Listed records:

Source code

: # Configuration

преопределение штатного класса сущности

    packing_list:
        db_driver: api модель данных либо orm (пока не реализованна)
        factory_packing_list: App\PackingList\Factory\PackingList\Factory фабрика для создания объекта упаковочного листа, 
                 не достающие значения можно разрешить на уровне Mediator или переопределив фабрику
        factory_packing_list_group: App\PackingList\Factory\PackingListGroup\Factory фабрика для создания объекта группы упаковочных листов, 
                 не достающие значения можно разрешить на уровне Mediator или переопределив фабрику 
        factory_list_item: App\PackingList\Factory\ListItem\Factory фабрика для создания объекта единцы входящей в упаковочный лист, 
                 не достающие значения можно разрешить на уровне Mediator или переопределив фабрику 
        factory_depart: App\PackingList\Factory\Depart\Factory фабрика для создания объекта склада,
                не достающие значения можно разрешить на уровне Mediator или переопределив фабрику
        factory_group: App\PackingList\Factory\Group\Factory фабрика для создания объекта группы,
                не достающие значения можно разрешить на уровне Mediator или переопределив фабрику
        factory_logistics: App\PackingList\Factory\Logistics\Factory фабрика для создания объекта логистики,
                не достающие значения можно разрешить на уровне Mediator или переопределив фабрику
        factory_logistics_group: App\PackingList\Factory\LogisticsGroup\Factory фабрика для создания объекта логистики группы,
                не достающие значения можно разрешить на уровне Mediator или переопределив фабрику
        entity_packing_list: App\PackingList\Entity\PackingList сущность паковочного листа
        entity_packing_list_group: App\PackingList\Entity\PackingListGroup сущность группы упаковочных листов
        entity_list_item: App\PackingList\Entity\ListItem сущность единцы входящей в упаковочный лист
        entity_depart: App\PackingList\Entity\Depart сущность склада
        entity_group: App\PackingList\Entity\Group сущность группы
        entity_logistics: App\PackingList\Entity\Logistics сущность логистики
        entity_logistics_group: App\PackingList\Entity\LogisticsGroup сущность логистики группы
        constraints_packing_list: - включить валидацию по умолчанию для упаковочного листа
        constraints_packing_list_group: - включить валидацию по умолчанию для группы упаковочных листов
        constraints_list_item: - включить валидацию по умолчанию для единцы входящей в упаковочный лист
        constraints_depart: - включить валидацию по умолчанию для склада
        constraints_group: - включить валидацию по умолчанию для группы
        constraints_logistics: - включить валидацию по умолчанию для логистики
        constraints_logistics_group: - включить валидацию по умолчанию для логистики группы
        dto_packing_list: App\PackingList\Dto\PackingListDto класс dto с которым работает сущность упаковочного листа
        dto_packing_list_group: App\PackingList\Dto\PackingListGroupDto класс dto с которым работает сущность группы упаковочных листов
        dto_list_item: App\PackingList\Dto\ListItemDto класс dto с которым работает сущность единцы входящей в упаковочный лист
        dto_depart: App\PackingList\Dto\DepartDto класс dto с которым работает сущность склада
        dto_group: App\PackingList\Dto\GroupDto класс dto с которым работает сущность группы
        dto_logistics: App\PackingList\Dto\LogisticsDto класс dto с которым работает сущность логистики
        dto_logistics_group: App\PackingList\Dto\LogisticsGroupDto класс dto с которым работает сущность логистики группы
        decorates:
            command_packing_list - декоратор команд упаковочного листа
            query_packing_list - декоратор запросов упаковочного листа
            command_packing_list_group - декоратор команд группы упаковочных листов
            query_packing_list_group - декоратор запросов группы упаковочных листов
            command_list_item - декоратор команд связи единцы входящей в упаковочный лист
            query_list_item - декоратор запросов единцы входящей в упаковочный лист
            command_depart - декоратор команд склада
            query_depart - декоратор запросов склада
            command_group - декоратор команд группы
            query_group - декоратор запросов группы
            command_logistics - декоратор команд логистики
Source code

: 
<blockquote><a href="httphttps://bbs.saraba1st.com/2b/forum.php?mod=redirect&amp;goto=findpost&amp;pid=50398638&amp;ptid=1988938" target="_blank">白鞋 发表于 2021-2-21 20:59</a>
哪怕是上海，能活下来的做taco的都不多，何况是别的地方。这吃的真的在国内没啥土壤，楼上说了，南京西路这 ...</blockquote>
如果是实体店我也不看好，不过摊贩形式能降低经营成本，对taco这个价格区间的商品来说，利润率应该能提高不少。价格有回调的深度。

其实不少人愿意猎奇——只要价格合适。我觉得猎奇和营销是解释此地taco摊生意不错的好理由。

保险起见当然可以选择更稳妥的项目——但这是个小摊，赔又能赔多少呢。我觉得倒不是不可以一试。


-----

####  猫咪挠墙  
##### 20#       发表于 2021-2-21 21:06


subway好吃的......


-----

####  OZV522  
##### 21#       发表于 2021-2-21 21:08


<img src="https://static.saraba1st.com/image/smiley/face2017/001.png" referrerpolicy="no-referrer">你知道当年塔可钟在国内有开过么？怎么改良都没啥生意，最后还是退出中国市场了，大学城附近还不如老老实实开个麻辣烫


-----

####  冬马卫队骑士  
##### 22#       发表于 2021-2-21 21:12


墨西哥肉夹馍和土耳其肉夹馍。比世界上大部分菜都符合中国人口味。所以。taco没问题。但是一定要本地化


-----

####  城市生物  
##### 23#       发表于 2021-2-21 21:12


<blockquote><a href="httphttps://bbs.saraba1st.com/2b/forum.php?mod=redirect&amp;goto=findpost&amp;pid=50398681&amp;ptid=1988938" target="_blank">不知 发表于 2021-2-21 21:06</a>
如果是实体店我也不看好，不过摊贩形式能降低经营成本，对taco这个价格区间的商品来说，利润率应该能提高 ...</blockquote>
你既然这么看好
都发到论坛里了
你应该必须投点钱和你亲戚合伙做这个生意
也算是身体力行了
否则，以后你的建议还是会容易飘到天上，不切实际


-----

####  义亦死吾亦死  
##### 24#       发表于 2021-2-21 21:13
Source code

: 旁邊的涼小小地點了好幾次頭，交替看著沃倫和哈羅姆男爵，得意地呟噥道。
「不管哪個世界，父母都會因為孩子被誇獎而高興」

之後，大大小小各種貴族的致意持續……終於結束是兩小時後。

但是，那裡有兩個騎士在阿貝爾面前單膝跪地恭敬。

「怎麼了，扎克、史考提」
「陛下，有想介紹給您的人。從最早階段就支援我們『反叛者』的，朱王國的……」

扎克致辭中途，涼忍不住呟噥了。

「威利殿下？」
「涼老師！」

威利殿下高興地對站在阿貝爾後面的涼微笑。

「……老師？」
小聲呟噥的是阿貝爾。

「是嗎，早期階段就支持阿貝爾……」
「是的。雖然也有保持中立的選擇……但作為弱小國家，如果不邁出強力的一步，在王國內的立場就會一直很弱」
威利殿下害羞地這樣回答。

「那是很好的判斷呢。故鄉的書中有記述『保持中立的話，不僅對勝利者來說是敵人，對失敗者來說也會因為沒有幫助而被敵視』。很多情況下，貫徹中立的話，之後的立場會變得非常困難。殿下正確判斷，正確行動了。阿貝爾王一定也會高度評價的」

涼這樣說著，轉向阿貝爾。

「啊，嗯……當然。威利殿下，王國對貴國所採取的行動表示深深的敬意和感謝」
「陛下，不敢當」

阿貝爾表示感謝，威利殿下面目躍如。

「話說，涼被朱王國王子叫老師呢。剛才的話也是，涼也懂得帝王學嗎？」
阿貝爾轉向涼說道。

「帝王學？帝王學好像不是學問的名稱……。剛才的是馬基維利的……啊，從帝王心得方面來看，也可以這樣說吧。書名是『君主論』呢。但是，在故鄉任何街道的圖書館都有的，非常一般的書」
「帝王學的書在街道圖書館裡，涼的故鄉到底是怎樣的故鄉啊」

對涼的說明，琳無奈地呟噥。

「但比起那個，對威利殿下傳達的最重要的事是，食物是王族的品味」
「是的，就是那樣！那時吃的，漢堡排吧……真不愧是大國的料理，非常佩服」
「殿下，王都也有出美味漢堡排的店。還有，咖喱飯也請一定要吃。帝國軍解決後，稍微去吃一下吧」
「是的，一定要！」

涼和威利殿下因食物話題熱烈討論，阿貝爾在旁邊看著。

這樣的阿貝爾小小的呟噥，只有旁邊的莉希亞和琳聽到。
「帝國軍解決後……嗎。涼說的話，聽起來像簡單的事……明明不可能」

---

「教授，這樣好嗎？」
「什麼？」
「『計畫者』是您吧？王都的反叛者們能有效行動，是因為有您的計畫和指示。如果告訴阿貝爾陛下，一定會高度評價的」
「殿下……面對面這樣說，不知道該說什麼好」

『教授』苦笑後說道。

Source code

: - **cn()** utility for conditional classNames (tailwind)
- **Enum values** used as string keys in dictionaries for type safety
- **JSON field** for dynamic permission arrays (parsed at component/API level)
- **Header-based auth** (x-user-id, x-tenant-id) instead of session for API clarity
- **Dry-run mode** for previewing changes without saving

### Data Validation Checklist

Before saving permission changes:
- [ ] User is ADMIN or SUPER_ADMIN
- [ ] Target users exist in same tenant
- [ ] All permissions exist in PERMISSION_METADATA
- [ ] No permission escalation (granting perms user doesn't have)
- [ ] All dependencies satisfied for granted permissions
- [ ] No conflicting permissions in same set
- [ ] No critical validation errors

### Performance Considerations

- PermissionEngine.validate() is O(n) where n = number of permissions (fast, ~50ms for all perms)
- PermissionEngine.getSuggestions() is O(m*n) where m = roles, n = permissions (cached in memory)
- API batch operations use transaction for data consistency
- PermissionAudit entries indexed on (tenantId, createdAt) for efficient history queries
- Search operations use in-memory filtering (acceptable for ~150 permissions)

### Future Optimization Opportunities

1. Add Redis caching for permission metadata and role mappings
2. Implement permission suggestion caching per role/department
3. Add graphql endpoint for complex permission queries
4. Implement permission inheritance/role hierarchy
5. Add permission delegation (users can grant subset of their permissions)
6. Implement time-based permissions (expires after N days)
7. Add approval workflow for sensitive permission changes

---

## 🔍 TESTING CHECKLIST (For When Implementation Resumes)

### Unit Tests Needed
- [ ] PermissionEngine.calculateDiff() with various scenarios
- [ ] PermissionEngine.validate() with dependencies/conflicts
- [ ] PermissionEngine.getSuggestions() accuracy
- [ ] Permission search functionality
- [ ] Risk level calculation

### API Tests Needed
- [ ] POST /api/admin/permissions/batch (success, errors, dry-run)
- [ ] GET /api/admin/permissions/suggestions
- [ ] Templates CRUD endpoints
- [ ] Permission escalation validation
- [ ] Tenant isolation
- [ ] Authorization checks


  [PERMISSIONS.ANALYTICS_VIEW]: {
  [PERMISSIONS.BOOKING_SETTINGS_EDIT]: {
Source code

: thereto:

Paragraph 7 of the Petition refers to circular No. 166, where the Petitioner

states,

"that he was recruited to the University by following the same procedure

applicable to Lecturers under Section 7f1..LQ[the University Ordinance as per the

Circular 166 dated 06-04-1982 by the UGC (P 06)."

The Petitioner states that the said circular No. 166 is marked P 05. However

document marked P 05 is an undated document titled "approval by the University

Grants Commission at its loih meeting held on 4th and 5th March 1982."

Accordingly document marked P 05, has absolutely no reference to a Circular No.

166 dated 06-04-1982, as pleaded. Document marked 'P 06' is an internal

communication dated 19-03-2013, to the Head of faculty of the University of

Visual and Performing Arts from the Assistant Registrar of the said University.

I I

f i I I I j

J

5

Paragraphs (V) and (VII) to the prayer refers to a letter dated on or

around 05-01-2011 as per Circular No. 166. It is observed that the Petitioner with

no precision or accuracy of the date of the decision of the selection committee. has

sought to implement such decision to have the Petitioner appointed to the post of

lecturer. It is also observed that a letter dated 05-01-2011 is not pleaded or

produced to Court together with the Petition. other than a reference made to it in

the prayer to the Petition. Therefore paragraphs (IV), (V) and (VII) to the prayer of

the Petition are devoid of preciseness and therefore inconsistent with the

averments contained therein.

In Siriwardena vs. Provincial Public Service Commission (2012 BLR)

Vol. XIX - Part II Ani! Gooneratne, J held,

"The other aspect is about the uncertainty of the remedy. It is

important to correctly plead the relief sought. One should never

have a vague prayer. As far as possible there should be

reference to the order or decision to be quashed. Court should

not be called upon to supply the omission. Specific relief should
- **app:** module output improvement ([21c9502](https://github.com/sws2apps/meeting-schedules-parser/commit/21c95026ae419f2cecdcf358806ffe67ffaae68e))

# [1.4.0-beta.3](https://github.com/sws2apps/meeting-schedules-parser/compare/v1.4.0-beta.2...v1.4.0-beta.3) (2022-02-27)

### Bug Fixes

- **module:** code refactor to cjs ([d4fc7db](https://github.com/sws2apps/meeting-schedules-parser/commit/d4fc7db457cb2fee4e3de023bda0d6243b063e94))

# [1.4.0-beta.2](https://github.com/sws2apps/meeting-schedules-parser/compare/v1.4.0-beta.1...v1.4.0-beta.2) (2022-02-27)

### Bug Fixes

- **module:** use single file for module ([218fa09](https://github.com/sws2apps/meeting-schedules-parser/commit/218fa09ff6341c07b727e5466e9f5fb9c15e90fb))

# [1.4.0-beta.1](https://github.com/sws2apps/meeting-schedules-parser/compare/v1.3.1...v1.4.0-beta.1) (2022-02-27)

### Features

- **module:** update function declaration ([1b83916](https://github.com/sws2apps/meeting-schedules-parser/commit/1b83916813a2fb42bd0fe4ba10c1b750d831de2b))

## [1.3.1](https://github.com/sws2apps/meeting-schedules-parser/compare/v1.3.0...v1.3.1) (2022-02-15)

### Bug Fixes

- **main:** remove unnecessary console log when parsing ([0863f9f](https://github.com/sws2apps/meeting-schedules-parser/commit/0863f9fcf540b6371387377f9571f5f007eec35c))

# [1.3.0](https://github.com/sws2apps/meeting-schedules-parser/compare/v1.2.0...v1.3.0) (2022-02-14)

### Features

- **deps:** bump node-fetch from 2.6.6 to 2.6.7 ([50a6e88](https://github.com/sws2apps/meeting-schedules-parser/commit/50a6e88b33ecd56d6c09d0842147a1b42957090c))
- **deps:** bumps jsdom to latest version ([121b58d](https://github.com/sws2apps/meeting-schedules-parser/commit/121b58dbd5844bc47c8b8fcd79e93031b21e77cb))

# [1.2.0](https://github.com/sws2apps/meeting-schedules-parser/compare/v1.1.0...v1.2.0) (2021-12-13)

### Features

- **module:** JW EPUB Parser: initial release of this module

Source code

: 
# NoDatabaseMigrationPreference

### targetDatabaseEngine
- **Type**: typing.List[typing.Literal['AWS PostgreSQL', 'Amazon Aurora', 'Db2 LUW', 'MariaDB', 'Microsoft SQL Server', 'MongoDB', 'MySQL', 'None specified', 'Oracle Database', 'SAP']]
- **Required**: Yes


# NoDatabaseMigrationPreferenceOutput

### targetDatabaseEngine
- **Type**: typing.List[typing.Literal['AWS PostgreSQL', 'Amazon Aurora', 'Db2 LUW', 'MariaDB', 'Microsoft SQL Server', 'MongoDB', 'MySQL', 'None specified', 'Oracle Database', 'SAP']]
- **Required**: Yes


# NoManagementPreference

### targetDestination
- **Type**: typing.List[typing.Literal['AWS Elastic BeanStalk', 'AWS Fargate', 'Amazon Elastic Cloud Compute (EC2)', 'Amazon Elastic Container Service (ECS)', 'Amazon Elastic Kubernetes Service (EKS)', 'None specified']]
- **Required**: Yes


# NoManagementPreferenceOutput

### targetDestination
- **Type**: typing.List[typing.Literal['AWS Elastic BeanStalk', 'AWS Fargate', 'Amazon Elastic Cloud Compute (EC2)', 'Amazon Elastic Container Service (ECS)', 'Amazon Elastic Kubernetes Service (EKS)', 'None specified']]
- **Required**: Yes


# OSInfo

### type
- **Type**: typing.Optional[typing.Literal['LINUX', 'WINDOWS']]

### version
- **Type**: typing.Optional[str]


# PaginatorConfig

Activity:
Locate the word "level" in the entries, and copy every line where it is found.

Exercise answer:
- **JSON field** for dynamic permission arrays (parsed at component/API level)
- [ ] Risk level calculation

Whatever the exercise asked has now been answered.